People learn about data normalization on formal courses and aim to reduce data duplication very early in their exposure to databases. However, in some cases, normalization can lead to complex queries and slow performance. This is where redundant data can come in handy. Redundant data, as the name suggests, involves storing the same data in multiple locations to improve query performance.

I have identified an opportunity to optimize the queries at the company I work for by utilizing redundant data to cache information from one table into another. However, in order to respect privacy policies and protect sensitive information, I will modify the descriptions of the tables and their purposes while presenting the overall concept.

Let’s suppose you have two very large tables: products and orders, and an smaller accounts table as well. The basic schema can be something like:

orders {
  id: string;
  product_id: string;
  created_at: timestamp
}

products {
  id: string;
  created_at: timestamp
  account_id: string
}

accounts {
  id: string
}

What happens if you need to get the the accounts ordered by the date of the last order? And for the sake of the example, we can’t add an account_id to the orders table. Well, we were using a query like:

SELECT * FROM accounts
JOIN products ON accounts.id = products.account_id
JOIN orders ON products.id = orders.product_id
WHERE EXISTS(
  SELECT 1
  FROM orders
  where orders.product_id = products.id
)
ORDER BY (
  SELECT MAX(orders.created_at)
  FROM orders
  WHERE orders.product_id = products.id
) DESC
LIMIT 100

Ok, this query isn’t the most complex to write, but now there’s a heavy join between products and orders and the only thing we want to know is what are the accounts order by the last product purchase. Of course there is a simpler solution, add account_id to the orders table, but I can’t do that, it wouldn’t make sense in the real scenario that I simplified into accounts, products and orders.
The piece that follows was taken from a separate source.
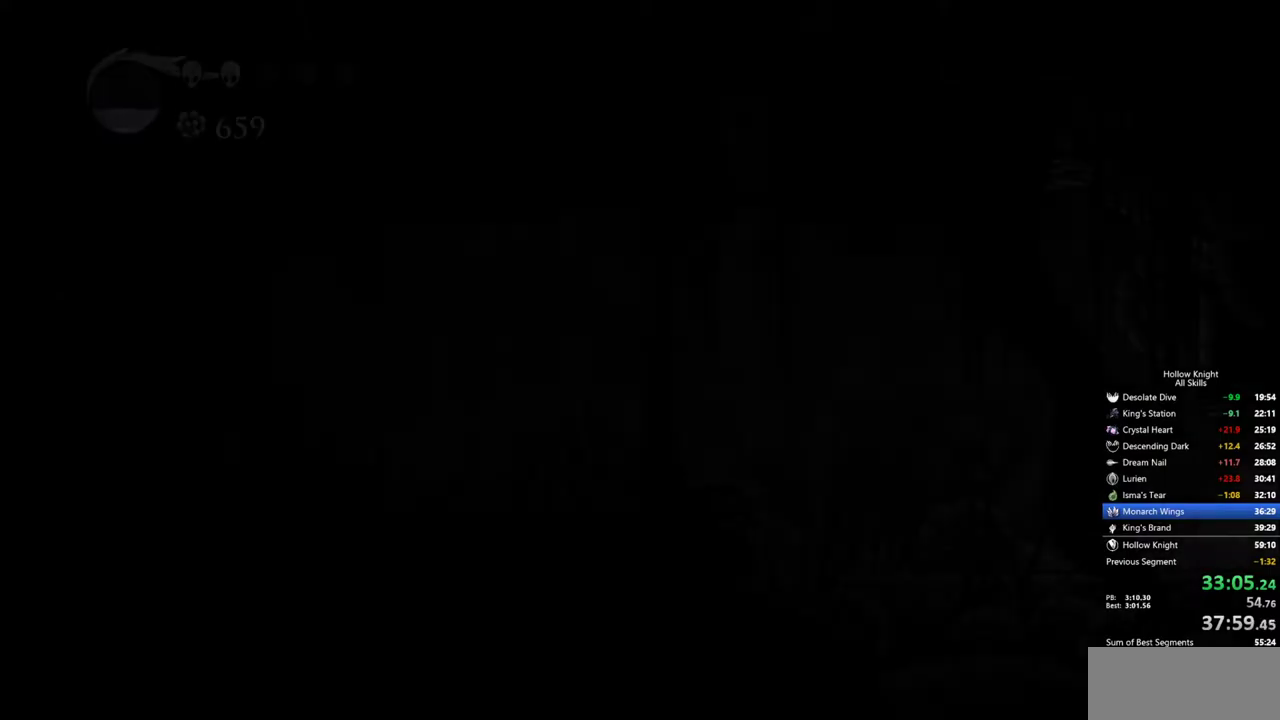
{"keys": ["left"], "events": [[167, "left", "down"]]}
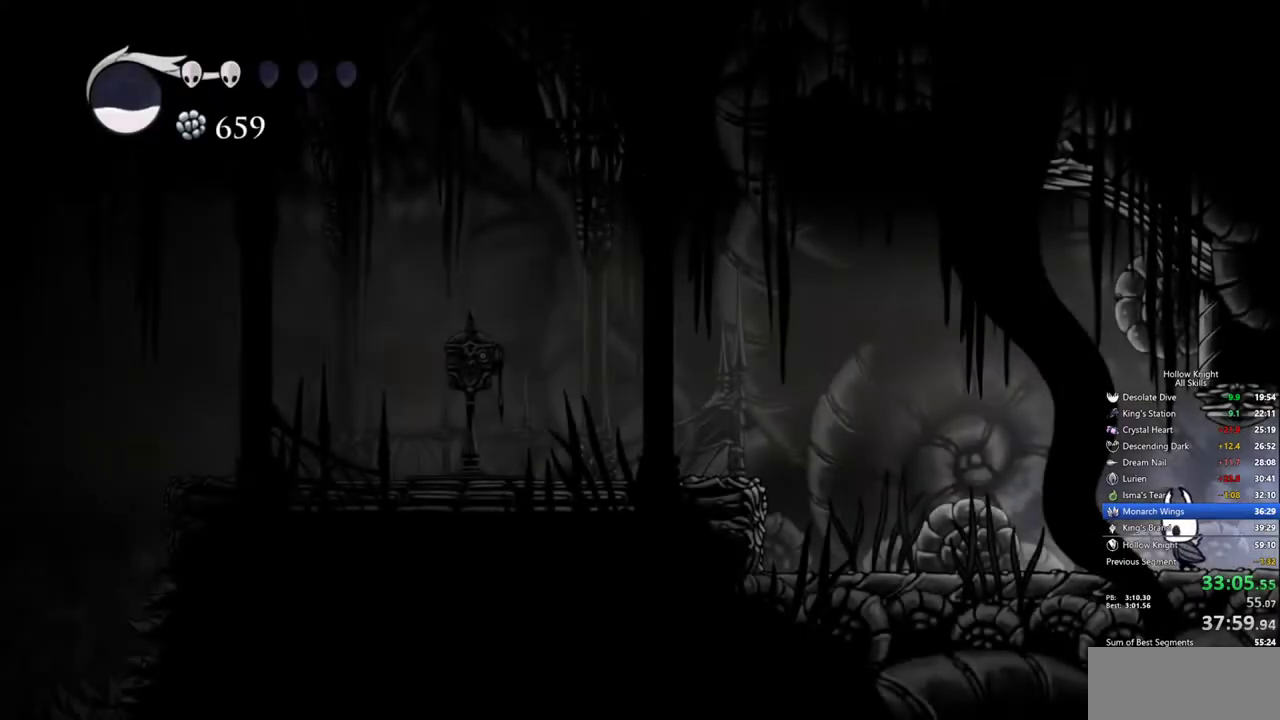
{"keys": ["left"], "events": []}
Well, this is where the redundant data can aids us.

This query is found in a Ruby on Rails application. Rails has Active Record Callbacks that can be called on an event like after_create. It works like a SQL trigger.

So, the solution was to create a callback after the creation of an order that updated a new column on the accounts table. The new schema looks like this:

orders {
  id: string;
  product_id: string;
  created_at: timestamp
}

products {
  id: string;
  created_at: timestamp
  account_id: string
}

accounts {
  id: string
  last_order_at: timestamp
}

And now the query is simpler as well:

SELECT * FROM accounts
WHERE last_order_at IS NOT NULL
ORDER BY last_order_at DESC

There is only one caveat, I had to populate the last_order_at column on all accounts before changing the query. Even though the tables are large, it was not a complicated data migration.

Conclusion

In certain situations, redundant data on an SQL database can be useful, and can improve performance by reducing the complexity of the queries needed to retrieve information. By doing so, you can avoid the need for a join when you want to retrieve the last order date for a particular account. Instead, you can simply query the table directly. This can be faster and more efficient, especially if you have a large number of records.

However, it is important to note that storing redundant data can also have downsides. For example, it can increase the storage requirements for the database and can make it more difficult to maintain data consistency, especially if the redundant data is not updated correctly. Imagine what could happen if the callback is poorly written, it could cause data to be wrongly consumed, for example sending emails telling that a payment was not received.